Selected excerpt:
Sea anchors have been long-known. Sea anchors can be found in the naval lore dating to the 1700's where sailing ships, under the press of wind and wave during storms, have deployed sea anchors to assist in reducing undesired motion (drifting) of the vessel through the sea in response to the wind and wave. These early sea anchors would appear to have been simply a piece of sailcloth tied to a mooring line at the four corners and deployed overboard, perhaps with weighting to assure their sinkage to "fill", so to speak, with seawater as the motion of the vessel dragged the sea anchor through the water and thereby resist drifting motion of the vessel.
The stability of sea anchors has not always been completely desirable, however. For example, a sea anchor is subject to rotational forces as the sea anchor moves through the water and in the event the rotational motion is extensive, the shroud lines by which corners of the sea anchor are attached to a mooring line can become twisted, one with the next, eventually collapsing the sea anchor.
Equally, recovery of a sea anchor has traditionally required strenuous effort since during recovery the sea anchor was being pulled against the resistance of water trapped thereby; or alternately it was necessary to take the vessel to the sea anchor for recovery. As a result of both of these certain difficulties in recovering sea anchors once deployed, and certain losses as a result of sea anchors becoming fouled and requiring jettisoning, traditionally sea anchors have often been simply regarded as expendable and configured to be unhooked and allowed to sink at sea when their use was no longer required. While such simple abandonment represents a cost in lost materials and therefore, to a certain extent, has been considered undesirable, for small vessels a more serious difficulty is associated with simple abandonment of sea anchors when the weather calms. Often these small vessels can carry only a limited number of sea anchors; and in very small vessels such as liferafts, typically only a single sea anchor can be accommodated. While abandonment of the sea anchor allows the vessel free mobility again following, for example, a storm involving severe wind and wave, should the sea anchor be abandoned, subsequent storms could cause considerable difficulty for a vessel thereby found without a replacement on board.
Accordingly, a sea anchor configured to be substantially free of opportunity for self-fouling while still readily recoverable with a minimal effort could have substantial utility in commerce. Likewise, methods for retrieving sea anchors readily and means for implementing such methods could find substantial utility in commerce.
The present invention provides a recoverable sea anchor together with a method for recovering a sea anchor. The recoverable sea anchor of the invention is particularly configured to reduce significantly an opportunity for fouling of the shroud lines supporting outer edges of the sea anchor by reason of rotation of the sea anchor about an axis as the sea anchor moves thorough a fluid such as fresh or seawater.
The sea anchor of the invention includes a flexible shroud configured to assume a generally concave configuration, when viewed from the vessel to which it is attached, while in use. The sea anchor includes a coupling and further includes a shroud attachment means joining an outer periphery of the shroud with the coupling.
A means is provided on the sea anchor for connecting the coupling of the shroud to a vessel. This connecting means is rotatable through 360° and is configured to permit swiveling action throughout an arc of at least 10°. The connecting means includes an attachment means, a mooring line configured for operable connection of the coupling and the attachment means, and a trip line configured for operable connection of the attachment means with a center portion of the shroud. The trip line is configured to pass through the coupling means in a manner whereby the coupling means is rotatable about an axis defined by the trip line.

Goal of the exercise: Summarize the sea anchor excerpt in three sentences.

Extracted data entries
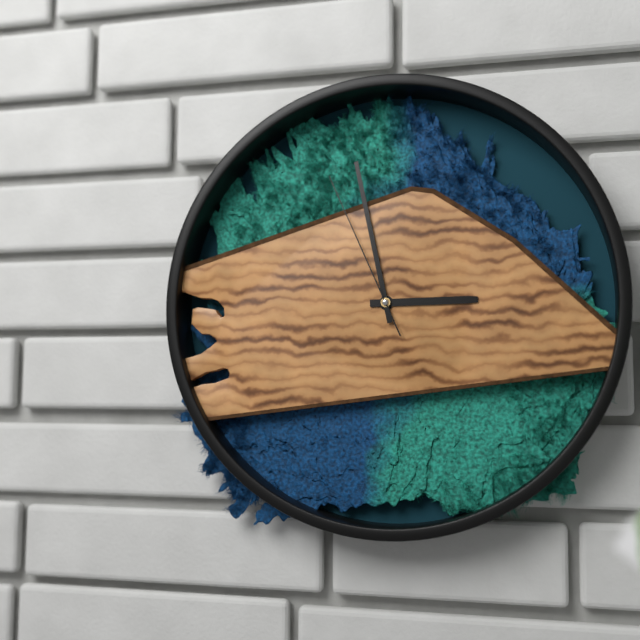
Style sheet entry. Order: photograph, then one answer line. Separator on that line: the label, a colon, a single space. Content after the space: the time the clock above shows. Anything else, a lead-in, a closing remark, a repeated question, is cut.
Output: 2:58:56
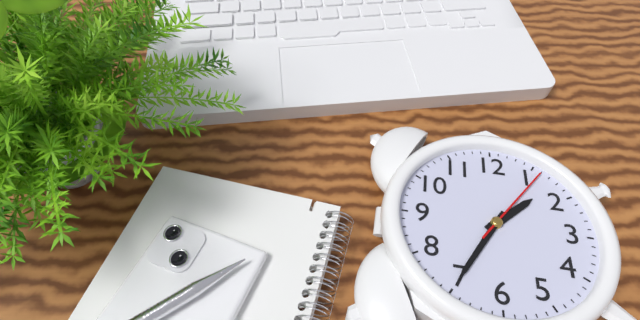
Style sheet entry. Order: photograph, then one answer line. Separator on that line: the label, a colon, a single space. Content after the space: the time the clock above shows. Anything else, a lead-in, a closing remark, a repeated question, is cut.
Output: 1:35:06
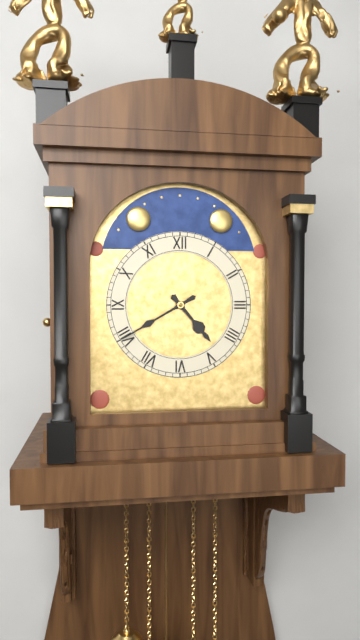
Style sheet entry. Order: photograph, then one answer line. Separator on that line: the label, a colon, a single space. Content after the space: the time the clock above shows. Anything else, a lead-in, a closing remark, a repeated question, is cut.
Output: 4:40
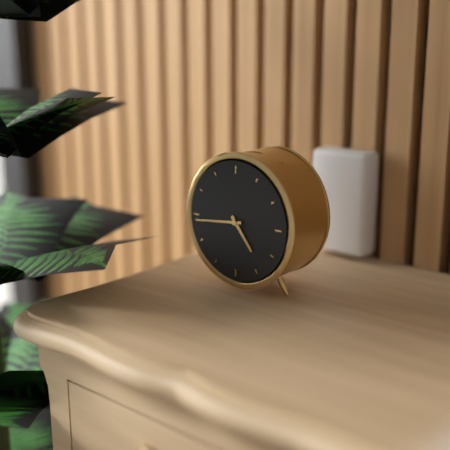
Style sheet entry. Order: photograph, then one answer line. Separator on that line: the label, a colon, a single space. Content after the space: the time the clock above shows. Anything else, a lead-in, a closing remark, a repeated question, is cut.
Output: 4:44
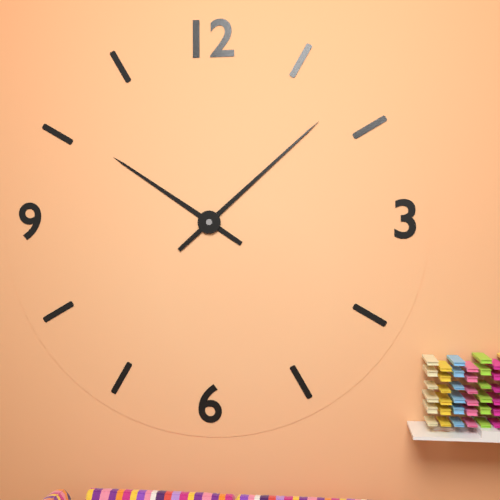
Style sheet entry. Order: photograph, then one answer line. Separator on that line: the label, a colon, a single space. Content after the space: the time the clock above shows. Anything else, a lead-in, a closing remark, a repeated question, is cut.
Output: 10:08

Solution to the problem: Sea anchors, known since the 1700s, have been deployed to reduce a vessel's drifting in wind and waves. However, extensive rotation can twist their shroud lines and collapse them, and recovering them takes strenuous effort, so they have often been abandoned as expendable, leaving small vessels such as liferafts, which may carry only one, without a replacement for later storms. The invention provides a recoverable sea anchor and a recovery method, using a flexible shroud, a coupling, and a connecting means rotatable through 360° that includes a mooring line and a trip line passing through the coupling so the coupling can rotate about it.